Davide Zomer

Personal information
- Date of birth: 21 October 1977 (age 47)
- Place of birth: Rovereto, Italy
- Height: 1.91 m (6 ft 3 in)
- Position(s): Goalkeeper

Youth career
- Verona

Senior career*
- Years: Team / Apps / (Gls)
- 1997–2004: Verona / 16 / (0)
- 1998–1999: → Trento (loan) / 26 / (0)
- 1999–2000: → Siena (loan) / 2 / (0)
- 2000–2001: → Südtirol (loan) / 13 / (0)
- 2004–2005: Treviso / 5 / (0)
- 2005–2006: Siena / 0 / (0)
- 2007–2008: Ancona / 10 / (0)
- 2008: Lumezzane / 11 / (0)
- 2009: Ascoli / 3 / (0)
- 2009–2011: Südtirol / 68 / (0)
- 2011–2012: FeralpiSalò / 7 / (0)
- 2013–2015: Mezzocorona / 31 / (0)
- 2015–2016: Levico Terme / 7 / (0)

= Davide Zomer =

Italian footballer (born 1977)

Davide Zomer (born 21 October 1977) is an Italian former footballer.

==Biography==
Born in Rovereto, Trentino-Alto Adige/Südtirol region (Trentino – South Tyrol in English and Trentino – Alto Adige in Italian), Zomer started his career at Veneto club Hellas Verona.

Zomer returned to Trentino for Trento, then moved to Tuscany side Siena. In 2000–01 season, he left for South Tyrolean club Südtirol. He then returned to Verona as backup keeper and competed with Jess Vanstrattan.
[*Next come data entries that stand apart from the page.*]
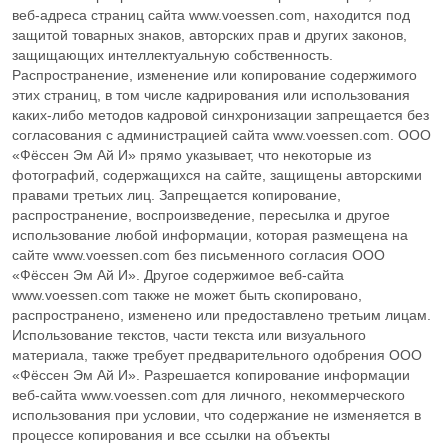
веб-адреса страниц сайта www.voessen.com, находится под
защитой товарных знаков, авторских прав и других законов,
He
Баллонные редукторы для сжатого воздуха
Гелий
защищающих интеллектуальную собственность.
Распространение, изменение или копирование содержимого
C
H
O
Диметиловый эфир
2
6
этих страниц, в том числе кадрирования или использования
каких-либо методов кадровой синхронизации запрещается без
согласования с администрацией сайта www.voessen.com. ООО
NO
Диоксид азота
2
«Фёссен Эм Ай И» прямо указывает, что некоторые из
фотографий, содержащихся на сайте, защищены авторскими
D
Дейтерий
2
правами третьих лиц. Запрещается копирование,
распространение, воспроизведение, пересылка и другое
использование любой информации, которая размещена на
SiH
Cl
Дихлорсилан
2
2
сайте www.voessen.com без письменного согласия ООО
«Фёссен Эм Ай И». Другое содержимое веб-сайта
N
O
Закись азота
www.voessen.com также не может быть скопировано,
2
распространено, изменено или предоставлено третьим лицам.
Использование текстов, части текста или визуального
i-C
H
изо-Бутилен
4
8
материала, также требует предварительного одобрения ООО
«Фёссен Эм Ай И». Разрешается копирование информации
O
Кислород
веб-сайта www.voessen.com для личного, некоммерческого
2
использования при условии, что содержание не изменяется в
процессе копирования и все ссылки на объекты
Kr
Криптон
In 2004–05 season, he left for Serie B side Treviso. After the team promoted due to Caso Genoa, he was exchanged with Adriano Zancopè of Siena. He worked as the backup of young keeper Antonio Mirante and competed with Marco Fortin. In May 2006, he had a surgery.

In March 2007, he left for Serie C1 side Ancona. At the start of 2007–08 season, he was offered a new annual contract. In January 2008, he swapped club with Luca Brignoli, to Serie C2 side Lumezzane. (which Ancona eventually promoted back to Serie B).

In March 2009, he was signed by Serie B side Ascoli. On 2 July 2009, Zomer returned to South Tyrol for the second time, winning group a of 2009–10 Lega Pro Seconda Divisione. On 31 March 2010, his contract was extended to 30 June 2012.

On 20 July 2011 he was sold to FeralpiSalò.